Ryerson honours Montreal ethicist who opposes gay marriage

TORONTO - A quiet, but colourful display of dissent crept into Ryerson University's convocation ceremony yesterday, as faculty donned a rainbow of gay-pride colours to protest granting an honorary degree to an ethicist who opposes same-sex marriage.

As many as 15 members of the academic procession turned their backs on Margaret Somerville when she received her doctorate of science.

Ms. Somerville said she considered the visual opposition which included the brief raising of a "My Ryerson Honours Equal Rights" sign part of an acceptable "discourse of mutual respect."

But the leading legal ethicist from Montreal expressed concerns over whether the ongoing, sometimes nasty dispute over her award would generate a "chill" in university corridors and prevent academics and students from speaking freely.

Ms. Somerville is against gay marriage because she says it infringes on a child's right to know both biological parents far more difficult in a same-sex relationship.

Critics have labelled her "homophobic" an allegation Ms. Somerville rejects and tried to stop the degree.
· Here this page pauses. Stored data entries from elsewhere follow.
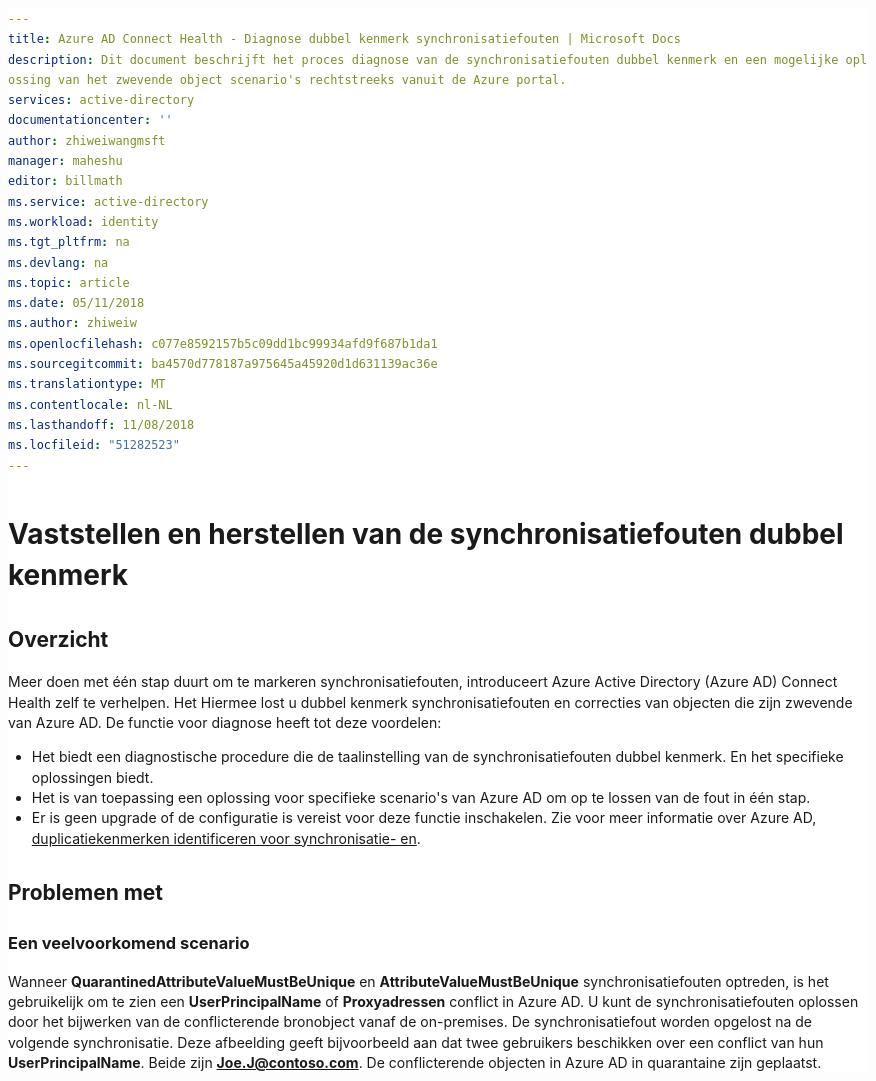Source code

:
 ```yaml
---
title: Azure AD Connect Health - Diagnose dubbel kenmerk synchronisatiefouten | Microsoft Docs
description: Dit document beschrijft het proces diagnose van de synchronisatiefouten dubbel kenmerk en een mogelijke oplossing van het zwevende object scenario's rechtstreeks vanuit de Azure portal.
services: active-directory
documentationcenter: ''
author: zhiweiwangmsft
manager: maheshu
editor: billmath
ms.service: active-directory
ms.workload: identity
ms.tgt_pltfrm: na
ms.devlang: na
ms.topic: article
ms.date: 05/11/2018
ms.author: zhiweiw
ms.openlocfilehash: c077e8592157b5c09dd1bc99934afd9f687b1da1
ms.sourcegitcommit: ba4570d778187a975645a45920d1d631139ac36e
ms.translationtype: MT
ms.contentlocale: nl-NL
ms.lasthandoff: 11/08/2018
ms.locfileid: "51282523"
---
```

# <a name="diagnose-and-remediate-duplicated-attribute-sync-errors"></a>Vaststellen en herstellen van de synchronisatiefouten dubbel kenmerk

## <a name="overview"></a>Overzicht
Meer doen met één stap duurt om te markeren synchronisatiefouten, introduceert Azure Active Directory (Azure AD) Connect Health zelf te verhelpen. Het Hiermee lost u dubbel kenmerk synchronisatiefouten en correcties van objecten die zijn zwevende van Azure AD.
De functie voor diagnose heeft tot deze voordelen:
- Het biedt een diagnostische procedure die de taalinstelling van de synchronisatiefouten dubbel kenmerk. En het specifieke oplossingen biedt.
- Het is van toepassing een oplossing voor specifieke scenario's van Azure AD om op te lossen van de fout in één stap.
- Er is geen upgrade of de configuratie is vereist voor deze functie inschakelen.
Zie voor meer informatie over Azure AD, [duplicatiekenmerken identificeren voor synchronisatie- en](https://aka.ms/dupattributeresdocs).

## <a name="problems"></a>Problemen met
### <a name="a-common-scenario"></a>Een veelvoorkomend scenario
Wanneer **QuarantinedAttributeValueMustBeUnique** en **AttributeValueMustBeUnique** synchronisatiefouten optreden, is het gebruikelijk om te zien een **UserPrincipalName** of **Proxyadressen** conflict in Azure AD. U kunt de synchronisatiefouten oplossen door het bijwerken van de conflicterende bronobject vanaf de on-premises. De synchronisatiefout worden opgelost na de volgende synchronisatie. Deze afbeelding geeft bijvoorbeeld aan dat twee gebruikers beschikken over een conflict van hun **UserPrincipalName**. Beide zijn **Joe.J@contoso.com**. De conflicterende objecten in Azure AD in quarantaine zijn geplaatst.
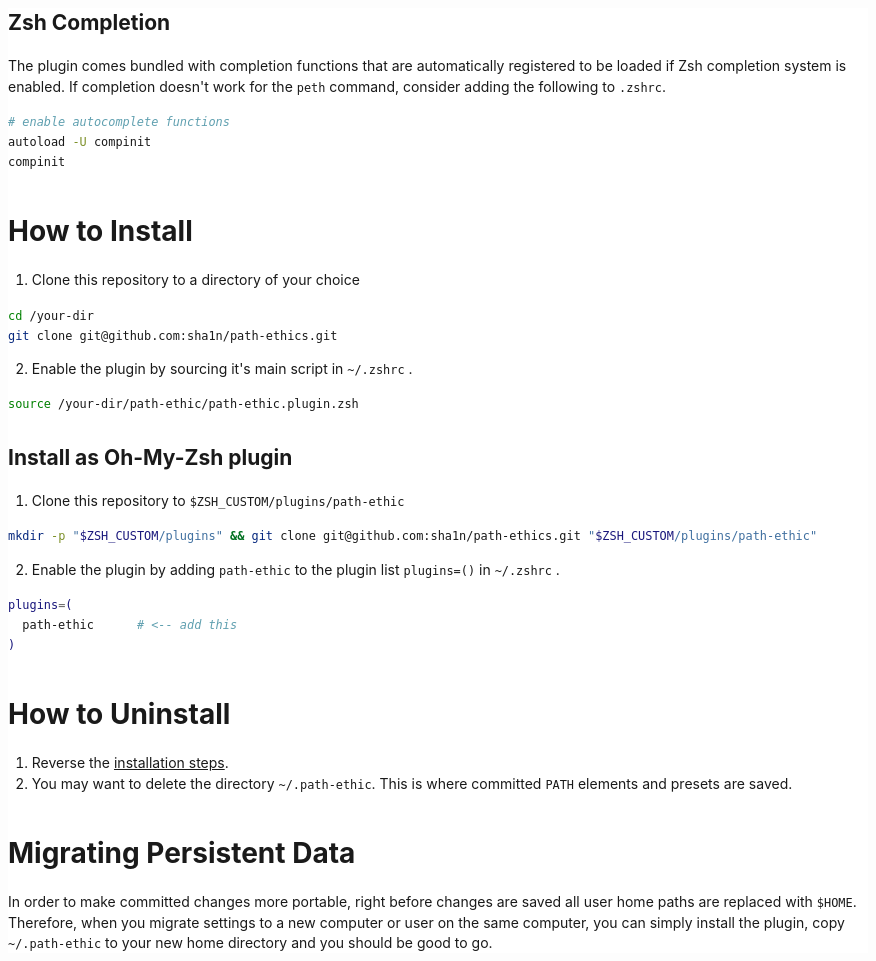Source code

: ## Zsh Completion
The plugin comes bundled with completion functions that are automatically registered to be loaded if Zsh completion system is enabled.
If completion doesn't work for the `peth` command, consider adding the following to `.zshrc`.

```bash
# enable autocomplete functions
autoload -U compinit
compinit
```

# How to Install
1. Clone this repository to a directory of your choice
```bash
cd /your-dir
git clone git@github.com:sha1n/path-ethics.git
```
2. Enable the plugin by sourcing it's main script in `~/.zshrc` .
```bash 
source /your-dir/path-ethic/path-ethic.plugin.zsh
```
## Install as Oh-My-Zsh plugin
1. Clone this repository to `$ZSH_CUSTOM/plugins/path-ethic`
```bash
mkdir -p "$ZSH_CUSTOM/plugins" && git clone git@github.com:sha1n/path-ethics.git "$ZSH_CUSTOM/plugins/path-ethic"
```
2. Enable the plugin by adding `path-ethic` to the plugin list `plugins=()` in `~/.zshrc` .
```bash 
plugins=(
  path-ethic      # <-- add this
)
```

# How to Uninstall
1. Reverse the [installation steps](#how-to-install).
2. You may want to delete the directory `~/.path-ethic`. This is where committed `PATH` elements and presets are saved.

# Migrating Persistent Data
In order to make committed changes more portable, right before changes are saved all user home paths are replaced with `$HOME`. 
Therefore, when you migrate settings to a new computer or user on the same computer, you can simply install the plugin, copy `~/.path-ethic` 
to your new home directory and you should be good to go.

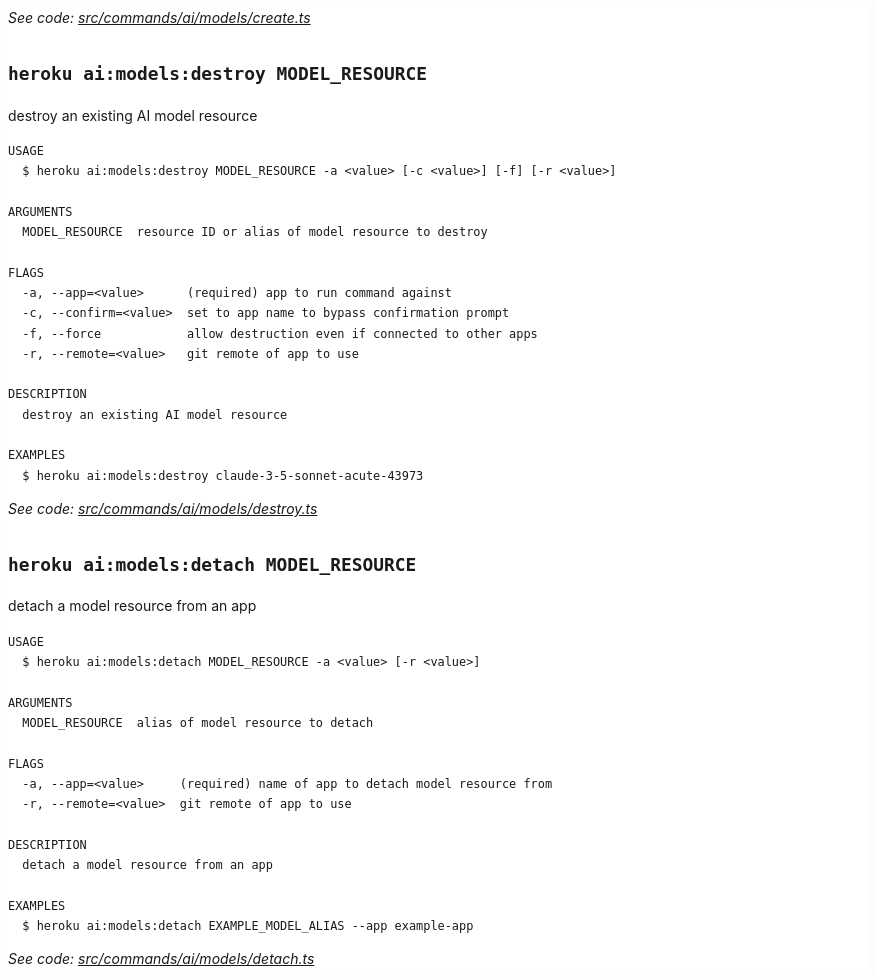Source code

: _See code: [src/commands/ai/models/create.ts](https://github.com/heroku/heroku-cli-plugin-ai/blob/v1.0.0/src/commands/ai/models/create.ts)_

## `heroku ai:models:destroy MODEL_RESOURCE`

destroy an existing AI model resource

```
USAGE
  $ heroku ai:models:destroy MODEL_RESOURCE -a <value> [-c <value>] [-f] [-r <value>]

ARGUMENTS
  MODEL_RESOURCE  resource ID or alias of model resource to destroy

FLAGS
  -a, --app=<value>      (required) app to run command against
  -c, --confirm=<value>  set to app name to bypass confirmation prompt
  -f, --force            allow destruction even if connected to other apps
  -r, --remote=<value>   git remote of app to use

DESCRIPTION
  destroy an existing AI model resource

EXAMPLES
  $ heroku ai:models:destroy claude-3-5-sonnet-acute-43973
```

_See code: [src/commands/ai/models/destroy.ts](https://github.com/heroku/heroku-cli-plugin-ai/blob/v1.0.0/src/commands/ai/models/destroy.ts)_

## `heroku ai:models:detach MODEL_RESOURCE`

detach a model resource from an app

```
USAGE
  $ heroku ai:models:detach MODEL_RESOURCE -a <value> [-r <value>]

ARGUMENTS
  MODEL_RESOURCE  alias of model resource to detach

FLAGS
  -a, --app=<value>     (required) name of app to detach model resource from
  -r, --remote=<value>  git remote of app to use

DESCRIPTION
  detach a model resource from an app

EXAMPLES
  $ heroku ai:models:detach EXAMPLE_MODEL_ALIAS --app example-app
```

_See code: [src/commands/ai/models/detach.ts](https://github.com/heroku/heroku-cli-plugin-ai/blob/v1.0.0/src/commands/ai/models/detach.ts)_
They expressed dismay at the timing of the degree, which coincides with Toronto's Gay Pride Week and is a prelude to the upcoming parliamentary debate on gay marriage.

Ms. Somerville and supporters say the award is really about freedom of expression, a pillar of the academic community and a driving force behind her decision to ultimately accept the honour, despite receiving threatening e-mails.

"As we all know, some people are hurt by some of my views," Ms. Somerville, a professor in the faculty of medicine and founding director of the centre for medicine, ethics and law at McGill University, told hundreds of graduates and families gathered for convocation. "I want to say that, although I believe that I must stand by those views, I genuinely regret the hurt that causes to them."

In a statement released yesterday, Ryerson acknowledged members of the public and the school community have expressed "unease and concern" about Ms. Somerville's position on gay marriage. Awarding an honorary doc torate is a "recognition of an in dividual's distinguished achievements in a particular field" and "not an endorsement by Ryerson of that person's activities and positions on specific social issues," the statement read.

That is a statement that Rev. Brent Hawkes of the Metropolitan Community Church, who performed Canada's first gay-marriage ceremony and lobbied against this degree, had hoped would have been read out publicly at the convocation ceremony. He expects there to be another push in the fall to have the degree rescinded.

Last week, the awards and ceremonies committee of Ryer-son's academic council decided it would not rescind the degree for fear it "would raise basic issues of freedom of speech in an academic environment." This, despite a declaration that "many of us disagree strongly" with Ms. Somerville's opinions on same-sex marriage.